Exercise data:
%%

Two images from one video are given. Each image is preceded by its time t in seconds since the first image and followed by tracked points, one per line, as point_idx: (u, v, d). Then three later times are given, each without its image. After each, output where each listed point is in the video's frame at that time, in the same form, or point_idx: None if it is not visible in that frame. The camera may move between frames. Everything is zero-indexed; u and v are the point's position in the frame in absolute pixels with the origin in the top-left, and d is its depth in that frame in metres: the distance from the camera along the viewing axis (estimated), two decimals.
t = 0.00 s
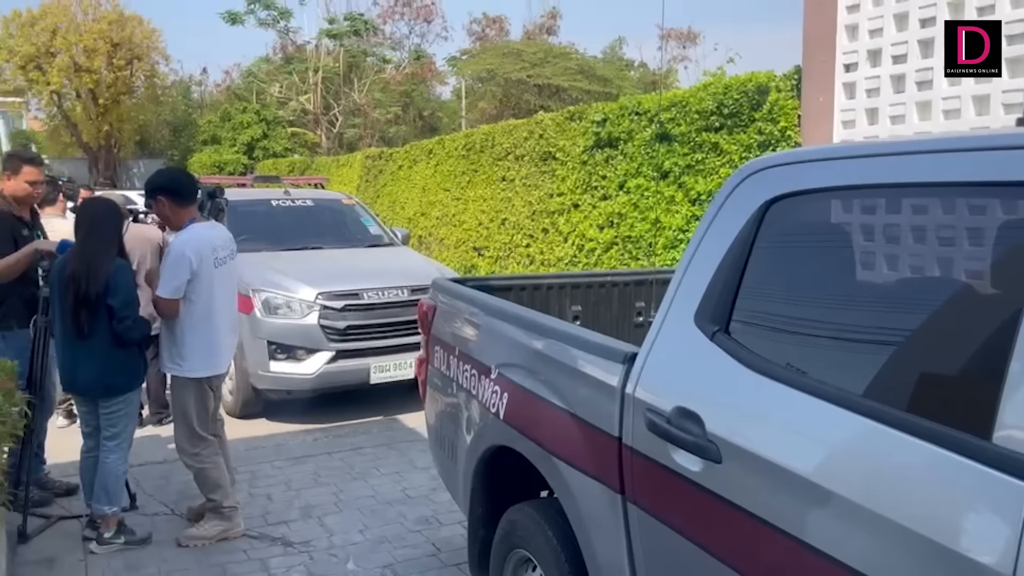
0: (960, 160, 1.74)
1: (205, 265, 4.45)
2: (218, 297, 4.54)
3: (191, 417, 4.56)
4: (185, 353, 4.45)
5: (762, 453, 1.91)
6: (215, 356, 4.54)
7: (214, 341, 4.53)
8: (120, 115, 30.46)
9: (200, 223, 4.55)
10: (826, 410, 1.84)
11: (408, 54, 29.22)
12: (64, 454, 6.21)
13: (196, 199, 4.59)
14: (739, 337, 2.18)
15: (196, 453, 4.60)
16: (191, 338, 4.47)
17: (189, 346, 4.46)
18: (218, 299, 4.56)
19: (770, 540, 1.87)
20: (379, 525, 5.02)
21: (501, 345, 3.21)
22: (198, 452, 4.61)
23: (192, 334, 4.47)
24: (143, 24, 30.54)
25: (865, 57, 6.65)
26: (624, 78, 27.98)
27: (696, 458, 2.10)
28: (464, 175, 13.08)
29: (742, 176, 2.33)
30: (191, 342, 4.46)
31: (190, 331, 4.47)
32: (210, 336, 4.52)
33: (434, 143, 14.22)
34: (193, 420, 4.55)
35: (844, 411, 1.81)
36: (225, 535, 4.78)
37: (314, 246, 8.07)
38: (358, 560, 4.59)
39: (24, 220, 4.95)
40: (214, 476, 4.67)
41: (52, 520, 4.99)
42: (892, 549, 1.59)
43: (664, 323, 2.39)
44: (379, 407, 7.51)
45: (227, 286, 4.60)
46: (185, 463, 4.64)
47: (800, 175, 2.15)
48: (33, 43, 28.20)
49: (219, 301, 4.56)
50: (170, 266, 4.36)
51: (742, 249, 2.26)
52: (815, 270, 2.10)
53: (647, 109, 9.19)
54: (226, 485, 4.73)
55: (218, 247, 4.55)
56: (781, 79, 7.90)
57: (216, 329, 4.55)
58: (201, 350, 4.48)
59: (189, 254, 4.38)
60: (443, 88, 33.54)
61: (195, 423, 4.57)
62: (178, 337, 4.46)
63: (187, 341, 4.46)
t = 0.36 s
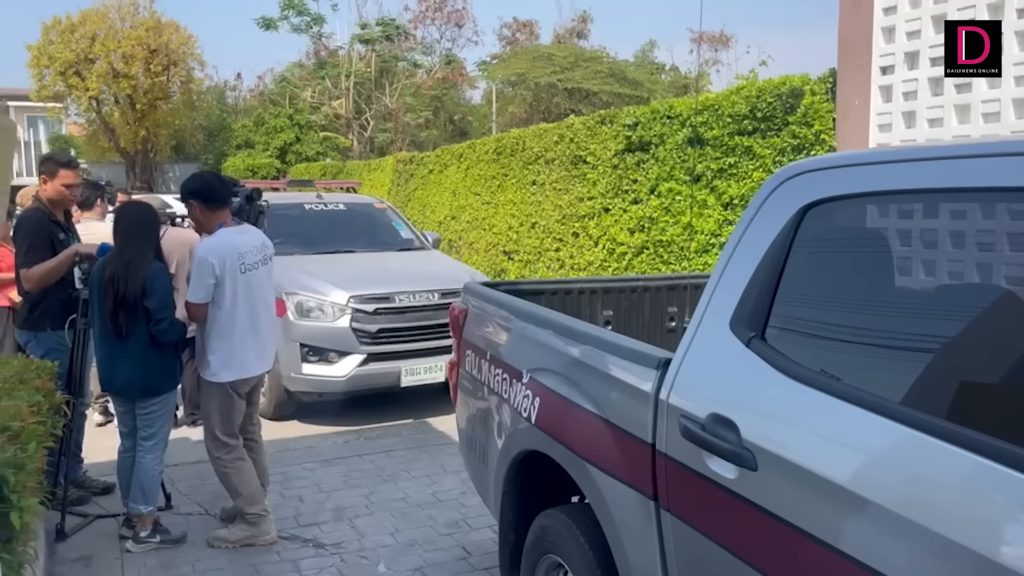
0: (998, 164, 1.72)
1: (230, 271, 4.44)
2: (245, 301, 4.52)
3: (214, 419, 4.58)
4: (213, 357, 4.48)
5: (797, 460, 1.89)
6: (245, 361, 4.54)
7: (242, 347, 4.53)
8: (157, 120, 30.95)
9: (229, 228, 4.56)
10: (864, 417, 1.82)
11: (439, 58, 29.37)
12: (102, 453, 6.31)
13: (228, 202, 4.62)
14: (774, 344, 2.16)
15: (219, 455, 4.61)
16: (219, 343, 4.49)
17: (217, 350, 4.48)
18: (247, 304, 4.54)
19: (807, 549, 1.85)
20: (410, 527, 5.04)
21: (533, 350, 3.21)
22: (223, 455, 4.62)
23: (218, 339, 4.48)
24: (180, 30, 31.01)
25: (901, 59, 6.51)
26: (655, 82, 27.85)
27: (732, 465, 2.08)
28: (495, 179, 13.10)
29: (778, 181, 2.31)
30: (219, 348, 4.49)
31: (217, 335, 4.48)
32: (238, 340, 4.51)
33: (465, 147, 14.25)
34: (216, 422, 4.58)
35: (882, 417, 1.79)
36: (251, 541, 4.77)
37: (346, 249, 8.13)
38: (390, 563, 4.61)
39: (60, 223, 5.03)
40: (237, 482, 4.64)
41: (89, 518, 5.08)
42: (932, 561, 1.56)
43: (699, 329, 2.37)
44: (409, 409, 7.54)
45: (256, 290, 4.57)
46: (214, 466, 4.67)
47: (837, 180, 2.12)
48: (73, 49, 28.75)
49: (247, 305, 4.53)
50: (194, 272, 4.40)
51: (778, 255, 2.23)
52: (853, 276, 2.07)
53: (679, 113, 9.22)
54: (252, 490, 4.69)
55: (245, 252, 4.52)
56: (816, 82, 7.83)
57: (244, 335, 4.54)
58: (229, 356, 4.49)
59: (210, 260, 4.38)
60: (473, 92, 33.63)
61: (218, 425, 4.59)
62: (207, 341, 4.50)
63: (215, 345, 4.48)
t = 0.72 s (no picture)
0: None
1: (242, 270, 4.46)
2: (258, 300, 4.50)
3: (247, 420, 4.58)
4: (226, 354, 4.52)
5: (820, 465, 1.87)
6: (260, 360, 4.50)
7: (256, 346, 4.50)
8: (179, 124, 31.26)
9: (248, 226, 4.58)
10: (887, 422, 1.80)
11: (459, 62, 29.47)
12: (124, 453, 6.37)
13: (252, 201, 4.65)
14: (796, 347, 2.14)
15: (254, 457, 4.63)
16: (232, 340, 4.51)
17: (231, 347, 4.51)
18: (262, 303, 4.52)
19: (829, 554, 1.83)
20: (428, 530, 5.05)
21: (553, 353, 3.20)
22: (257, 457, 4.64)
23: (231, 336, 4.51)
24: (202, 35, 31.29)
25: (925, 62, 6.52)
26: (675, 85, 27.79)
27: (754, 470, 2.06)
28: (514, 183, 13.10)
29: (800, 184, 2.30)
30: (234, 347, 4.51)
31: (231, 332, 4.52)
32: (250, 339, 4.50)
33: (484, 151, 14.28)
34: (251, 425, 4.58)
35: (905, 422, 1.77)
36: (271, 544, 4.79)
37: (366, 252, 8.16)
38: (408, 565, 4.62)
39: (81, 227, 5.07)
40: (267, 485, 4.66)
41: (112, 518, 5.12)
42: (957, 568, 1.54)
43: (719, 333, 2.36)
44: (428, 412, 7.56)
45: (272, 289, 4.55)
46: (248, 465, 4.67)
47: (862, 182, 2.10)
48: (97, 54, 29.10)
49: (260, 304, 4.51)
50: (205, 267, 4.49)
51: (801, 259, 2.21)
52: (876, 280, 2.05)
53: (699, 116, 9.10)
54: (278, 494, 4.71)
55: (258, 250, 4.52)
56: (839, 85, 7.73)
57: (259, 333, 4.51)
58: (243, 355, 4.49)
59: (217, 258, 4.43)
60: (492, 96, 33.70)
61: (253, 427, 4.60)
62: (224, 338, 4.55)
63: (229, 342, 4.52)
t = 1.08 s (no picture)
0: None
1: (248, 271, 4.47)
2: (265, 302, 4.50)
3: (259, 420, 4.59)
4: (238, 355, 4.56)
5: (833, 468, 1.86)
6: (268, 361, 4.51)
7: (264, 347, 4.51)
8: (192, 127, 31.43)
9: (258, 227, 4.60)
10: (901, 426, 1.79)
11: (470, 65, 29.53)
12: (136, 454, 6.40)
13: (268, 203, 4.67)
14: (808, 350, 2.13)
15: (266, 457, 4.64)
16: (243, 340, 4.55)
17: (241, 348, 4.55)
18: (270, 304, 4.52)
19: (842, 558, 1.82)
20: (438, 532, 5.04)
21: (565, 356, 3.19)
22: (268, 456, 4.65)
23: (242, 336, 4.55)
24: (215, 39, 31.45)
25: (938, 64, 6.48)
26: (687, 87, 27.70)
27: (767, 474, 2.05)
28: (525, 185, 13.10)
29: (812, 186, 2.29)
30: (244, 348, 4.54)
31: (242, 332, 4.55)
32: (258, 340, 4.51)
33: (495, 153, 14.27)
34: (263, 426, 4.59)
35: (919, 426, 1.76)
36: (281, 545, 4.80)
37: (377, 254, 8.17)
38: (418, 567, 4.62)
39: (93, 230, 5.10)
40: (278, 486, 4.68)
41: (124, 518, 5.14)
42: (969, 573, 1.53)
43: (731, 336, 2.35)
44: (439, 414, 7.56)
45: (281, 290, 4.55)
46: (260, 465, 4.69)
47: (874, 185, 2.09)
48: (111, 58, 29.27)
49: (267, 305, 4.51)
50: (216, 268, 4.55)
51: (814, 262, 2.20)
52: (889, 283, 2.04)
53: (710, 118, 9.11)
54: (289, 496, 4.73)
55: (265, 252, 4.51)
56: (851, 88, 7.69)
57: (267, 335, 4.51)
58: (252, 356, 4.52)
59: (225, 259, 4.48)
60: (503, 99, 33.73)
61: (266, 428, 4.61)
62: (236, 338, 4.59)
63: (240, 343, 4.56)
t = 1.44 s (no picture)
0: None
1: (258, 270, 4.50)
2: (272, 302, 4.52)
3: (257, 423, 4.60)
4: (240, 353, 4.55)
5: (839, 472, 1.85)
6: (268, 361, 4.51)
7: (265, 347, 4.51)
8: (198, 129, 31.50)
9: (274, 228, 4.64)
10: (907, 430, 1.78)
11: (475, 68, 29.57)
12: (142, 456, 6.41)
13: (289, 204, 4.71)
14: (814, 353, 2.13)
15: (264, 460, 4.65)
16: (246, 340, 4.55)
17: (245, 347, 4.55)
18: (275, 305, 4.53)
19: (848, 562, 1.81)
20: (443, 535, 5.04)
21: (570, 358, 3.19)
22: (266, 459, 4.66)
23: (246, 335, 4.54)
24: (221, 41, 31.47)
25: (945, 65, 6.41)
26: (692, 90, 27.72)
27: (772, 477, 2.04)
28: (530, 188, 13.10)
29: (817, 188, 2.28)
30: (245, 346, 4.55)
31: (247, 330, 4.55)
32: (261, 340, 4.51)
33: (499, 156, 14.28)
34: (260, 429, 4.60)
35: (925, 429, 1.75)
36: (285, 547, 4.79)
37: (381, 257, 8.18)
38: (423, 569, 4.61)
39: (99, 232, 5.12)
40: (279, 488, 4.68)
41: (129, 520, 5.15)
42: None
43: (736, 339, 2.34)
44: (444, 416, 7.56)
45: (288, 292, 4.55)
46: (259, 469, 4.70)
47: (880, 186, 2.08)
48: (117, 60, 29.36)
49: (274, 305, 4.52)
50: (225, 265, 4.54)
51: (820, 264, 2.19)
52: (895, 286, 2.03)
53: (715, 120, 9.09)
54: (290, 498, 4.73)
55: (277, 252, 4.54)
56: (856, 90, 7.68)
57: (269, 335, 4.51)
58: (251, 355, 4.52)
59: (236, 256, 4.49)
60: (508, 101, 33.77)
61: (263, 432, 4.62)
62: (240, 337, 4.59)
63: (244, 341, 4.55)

%%
%%

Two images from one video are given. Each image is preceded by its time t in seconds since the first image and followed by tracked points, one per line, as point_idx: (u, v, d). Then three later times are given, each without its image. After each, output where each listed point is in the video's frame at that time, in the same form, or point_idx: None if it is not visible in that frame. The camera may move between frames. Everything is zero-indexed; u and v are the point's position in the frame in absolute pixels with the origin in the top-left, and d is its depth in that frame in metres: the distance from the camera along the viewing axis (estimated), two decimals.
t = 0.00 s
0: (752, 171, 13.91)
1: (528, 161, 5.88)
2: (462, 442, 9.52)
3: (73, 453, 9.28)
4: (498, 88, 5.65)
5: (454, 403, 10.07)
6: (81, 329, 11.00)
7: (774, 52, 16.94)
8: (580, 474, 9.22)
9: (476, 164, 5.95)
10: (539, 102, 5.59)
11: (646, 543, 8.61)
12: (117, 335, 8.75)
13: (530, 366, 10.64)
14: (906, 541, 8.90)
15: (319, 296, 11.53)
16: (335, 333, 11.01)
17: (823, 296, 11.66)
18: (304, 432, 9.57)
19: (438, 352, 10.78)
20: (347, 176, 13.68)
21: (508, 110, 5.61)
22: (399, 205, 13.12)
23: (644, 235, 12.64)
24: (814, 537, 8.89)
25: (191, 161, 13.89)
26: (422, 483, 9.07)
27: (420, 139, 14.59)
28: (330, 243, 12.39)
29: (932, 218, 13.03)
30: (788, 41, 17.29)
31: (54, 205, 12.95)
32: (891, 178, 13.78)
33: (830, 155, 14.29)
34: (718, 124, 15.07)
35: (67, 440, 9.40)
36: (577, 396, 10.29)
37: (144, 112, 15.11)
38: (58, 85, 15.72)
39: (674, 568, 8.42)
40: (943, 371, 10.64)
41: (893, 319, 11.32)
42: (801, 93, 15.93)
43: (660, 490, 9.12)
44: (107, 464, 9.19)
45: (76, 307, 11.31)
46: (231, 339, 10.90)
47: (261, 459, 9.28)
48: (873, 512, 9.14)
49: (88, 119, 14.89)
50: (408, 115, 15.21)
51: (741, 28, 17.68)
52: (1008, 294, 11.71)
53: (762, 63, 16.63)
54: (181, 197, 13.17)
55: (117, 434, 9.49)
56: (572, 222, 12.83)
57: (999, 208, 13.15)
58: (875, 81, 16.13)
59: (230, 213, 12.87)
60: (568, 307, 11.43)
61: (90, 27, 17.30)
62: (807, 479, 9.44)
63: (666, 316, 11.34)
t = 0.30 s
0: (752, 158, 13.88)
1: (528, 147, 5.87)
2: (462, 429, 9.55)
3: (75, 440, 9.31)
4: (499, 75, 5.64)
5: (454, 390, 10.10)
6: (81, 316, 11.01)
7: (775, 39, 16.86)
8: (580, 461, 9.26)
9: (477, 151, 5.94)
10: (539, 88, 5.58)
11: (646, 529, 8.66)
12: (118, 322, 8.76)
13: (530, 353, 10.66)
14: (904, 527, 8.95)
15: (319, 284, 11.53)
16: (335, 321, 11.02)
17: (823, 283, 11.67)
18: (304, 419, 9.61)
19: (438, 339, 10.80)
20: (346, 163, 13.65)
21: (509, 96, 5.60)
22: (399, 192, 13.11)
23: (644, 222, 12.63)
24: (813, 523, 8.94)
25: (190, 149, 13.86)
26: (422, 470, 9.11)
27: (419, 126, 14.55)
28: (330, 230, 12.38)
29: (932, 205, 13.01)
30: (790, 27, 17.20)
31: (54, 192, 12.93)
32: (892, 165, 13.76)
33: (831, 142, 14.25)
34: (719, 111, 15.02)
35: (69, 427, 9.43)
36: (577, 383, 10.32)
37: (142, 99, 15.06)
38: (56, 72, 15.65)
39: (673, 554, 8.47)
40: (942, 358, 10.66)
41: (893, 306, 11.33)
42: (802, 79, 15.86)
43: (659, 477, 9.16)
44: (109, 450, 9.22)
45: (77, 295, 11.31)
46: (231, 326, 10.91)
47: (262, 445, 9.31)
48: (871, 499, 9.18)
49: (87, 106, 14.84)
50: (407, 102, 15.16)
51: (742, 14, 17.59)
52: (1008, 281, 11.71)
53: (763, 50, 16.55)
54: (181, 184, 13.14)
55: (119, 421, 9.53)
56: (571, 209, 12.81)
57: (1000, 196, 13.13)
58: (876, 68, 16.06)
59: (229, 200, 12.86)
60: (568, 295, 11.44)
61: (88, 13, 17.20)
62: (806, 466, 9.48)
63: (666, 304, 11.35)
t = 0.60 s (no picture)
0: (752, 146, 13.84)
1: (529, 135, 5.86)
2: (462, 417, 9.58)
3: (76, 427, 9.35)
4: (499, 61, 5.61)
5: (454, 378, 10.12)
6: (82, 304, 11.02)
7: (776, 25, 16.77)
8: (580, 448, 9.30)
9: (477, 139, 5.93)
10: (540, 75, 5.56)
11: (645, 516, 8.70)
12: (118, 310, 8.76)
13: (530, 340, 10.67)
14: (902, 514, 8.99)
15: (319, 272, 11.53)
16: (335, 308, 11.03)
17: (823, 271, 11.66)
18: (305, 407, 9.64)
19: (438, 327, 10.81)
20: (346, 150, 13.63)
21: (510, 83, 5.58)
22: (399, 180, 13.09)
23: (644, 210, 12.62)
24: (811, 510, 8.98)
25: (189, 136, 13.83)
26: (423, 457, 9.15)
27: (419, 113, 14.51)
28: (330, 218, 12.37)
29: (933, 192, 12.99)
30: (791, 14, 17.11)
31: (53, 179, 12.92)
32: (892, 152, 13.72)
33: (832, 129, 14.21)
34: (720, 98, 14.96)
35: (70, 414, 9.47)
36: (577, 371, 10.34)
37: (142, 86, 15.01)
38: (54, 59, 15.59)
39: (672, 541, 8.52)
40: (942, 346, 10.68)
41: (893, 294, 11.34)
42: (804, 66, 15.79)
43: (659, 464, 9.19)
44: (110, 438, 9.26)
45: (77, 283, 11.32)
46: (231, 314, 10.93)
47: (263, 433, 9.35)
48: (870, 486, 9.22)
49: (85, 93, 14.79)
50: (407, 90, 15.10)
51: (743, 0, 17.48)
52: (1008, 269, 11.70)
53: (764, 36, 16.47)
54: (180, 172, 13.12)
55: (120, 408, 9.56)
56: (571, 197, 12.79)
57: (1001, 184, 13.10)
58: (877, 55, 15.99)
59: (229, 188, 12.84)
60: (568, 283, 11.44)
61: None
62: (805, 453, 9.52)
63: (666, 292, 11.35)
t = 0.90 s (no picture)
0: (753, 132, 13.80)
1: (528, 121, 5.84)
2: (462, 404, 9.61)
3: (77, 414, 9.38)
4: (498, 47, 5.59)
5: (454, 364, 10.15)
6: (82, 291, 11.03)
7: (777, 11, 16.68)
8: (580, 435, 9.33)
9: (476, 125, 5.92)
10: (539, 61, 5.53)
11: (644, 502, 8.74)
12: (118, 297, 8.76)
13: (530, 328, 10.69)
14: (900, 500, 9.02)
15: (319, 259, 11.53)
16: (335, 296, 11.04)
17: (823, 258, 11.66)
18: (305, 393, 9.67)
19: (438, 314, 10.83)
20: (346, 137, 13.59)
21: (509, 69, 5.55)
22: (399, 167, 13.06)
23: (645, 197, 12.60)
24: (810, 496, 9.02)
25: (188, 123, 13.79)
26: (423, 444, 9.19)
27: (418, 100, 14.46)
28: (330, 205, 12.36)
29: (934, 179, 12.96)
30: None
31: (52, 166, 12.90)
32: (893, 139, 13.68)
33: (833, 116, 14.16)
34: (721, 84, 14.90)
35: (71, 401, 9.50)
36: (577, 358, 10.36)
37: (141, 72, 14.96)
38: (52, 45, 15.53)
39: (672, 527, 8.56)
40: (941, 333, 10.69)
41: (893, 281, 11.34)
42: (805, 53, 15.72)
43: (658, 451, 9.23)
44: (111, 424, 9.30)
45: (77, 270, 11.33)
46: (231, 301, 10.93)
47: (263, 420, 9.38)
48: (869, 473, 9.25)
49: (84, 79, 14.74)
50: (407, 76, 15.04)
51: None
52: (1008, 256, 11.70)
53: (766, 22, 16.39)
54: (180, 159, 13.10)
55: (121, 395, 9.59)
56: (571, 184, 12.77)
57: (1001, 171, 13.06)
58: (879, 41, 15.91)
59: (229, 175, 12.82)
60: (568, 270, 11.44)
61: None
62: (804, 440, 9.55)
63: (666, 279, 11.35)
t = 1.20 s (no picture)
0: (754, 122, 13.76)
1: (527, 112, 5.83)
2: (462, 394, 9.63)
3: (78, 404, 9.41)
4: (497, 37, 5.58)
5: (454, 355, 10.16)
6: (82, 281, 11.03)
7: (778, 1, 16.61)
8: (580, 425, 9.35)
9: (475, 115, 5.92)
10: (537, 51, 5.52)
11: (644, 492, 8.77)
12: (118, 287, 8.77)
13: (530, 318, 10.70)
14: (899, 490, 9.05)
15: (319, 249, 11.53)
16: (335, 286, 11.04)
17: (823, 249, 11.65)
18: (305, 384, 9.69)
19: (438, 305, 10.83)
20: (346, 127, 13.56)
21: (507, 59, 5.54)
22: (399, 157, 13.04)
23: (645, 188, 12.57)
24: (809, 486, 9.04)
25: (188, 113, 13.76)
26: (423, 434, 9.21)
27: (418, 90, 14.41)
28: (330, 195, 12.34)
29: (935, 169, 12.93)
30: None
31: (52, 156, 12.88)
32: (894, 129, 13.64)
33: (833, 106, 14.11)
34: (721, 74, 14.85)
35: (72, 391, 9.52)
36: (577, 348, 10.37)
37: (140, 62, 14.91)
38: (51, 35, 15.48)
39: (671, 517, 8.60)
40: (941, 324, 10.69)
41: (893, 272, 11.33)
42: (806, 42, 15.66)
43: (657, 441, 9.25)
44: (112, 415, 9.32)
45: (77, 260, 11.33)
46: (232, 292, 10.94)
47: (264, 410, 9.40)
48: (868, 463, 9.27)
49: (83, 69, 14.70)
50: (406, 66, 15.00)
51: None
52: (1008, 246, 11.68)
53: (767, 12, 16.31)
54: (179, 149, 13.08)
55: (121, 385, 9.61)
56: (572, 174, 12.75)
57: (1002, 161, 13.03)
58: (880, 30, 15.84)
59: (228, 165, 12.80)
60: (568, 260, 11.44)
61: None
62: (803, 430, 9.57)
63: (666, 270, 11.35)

%%

Task requirements: When you reach the line containing "53: (647, 109, 9.19)" in the entries above, begin restating word for word, and stop once the line containing "57: (244, 335, 4.54)" has been given. Omit the pictures.

Solution to this task:
53: (647, 109, 9.19)
54: (226, 485, 4.73)
55: (218, 247, 4.55)
56: (781, 79, 7.90)
57: (216, 329, 4.55)
58: (201, 350, 4.48)
59: (189, 254, 4.38)
60: (443, 88, 33.54)
61: (195, 423, 4.57)
62: (178, 337, 4.46)
63: (187, 341, 4.46)
t = 0.36 s
0: (998, 164, 1.72)
1: (230, 271, 4.44)
2: (245, 301, 4.52)
3: (214, 419, 4.58)
4: (213, 357, 4.48)
5: (797, 460, 1.89)
6: (245, 361, 4.54)
7: (242, 347, 4.53)
8: (157, 120, 30.95)
9: (229, 228, 4.56)
10: (864, 417, 1.82)
11: (439, 58, 29.37)
12: (102, 453, 6.31)
13: (228, 202, 4.62)
14: (774, 344, 2.16)
15: (219, 455, 4.61)
16: (219, 343, 4.49)
17: (217, 350, 4.48)
18: (247, 304, 4.54)
19: (807, 549, 1.85)
20: (410, 527, 5.04)
21: (533, 350, 3.21)
22: (223, 455, 4.62)
23: (218, 339, 4.48)
24: (180, 30, 31.01)
25: (901, 59, 6.51)
26: (655, 82, 27.85)
27: (732, 465, 2.08)
28: (495, 179, 13.10)
29: (778, 181, 2.31)
30: (219, 348, 4.49)
31: (217, 335, 4.48)
32: (238, 340, 4.51)
33: (465, 147, 14.25)
34: (216, 422, 4.58)
35: (882, 417, 1.79)
36: (251, 541, 4.77)
37: (346, 249, 8.13)
38: (390, 563, 4.61)
39: (60, 223, 5.03)
40: (237, 482, 4.64)
41: (89, 518, 5.08)
42: (932, 561, 1.56)
43: (699, 329, 2.37)
44: (409, 409, 7.54)
45: (256, 290, 4.57)
46: (214, 466, 4.67)
47: (837, 180, 2.12)
48: (73, 49, 28.75)
49: (247, 305, 4.53)
50: (194, 272, 4.40)
51: (778, 255, 2.23)
52: (853, 276, 2.07)
53: (679, 113, 9.22)
54: (252, 490, 4.69)
55: (245, 252, 4.52)
56: (816, 82, 7.83)
57: (244, 335, 4.54)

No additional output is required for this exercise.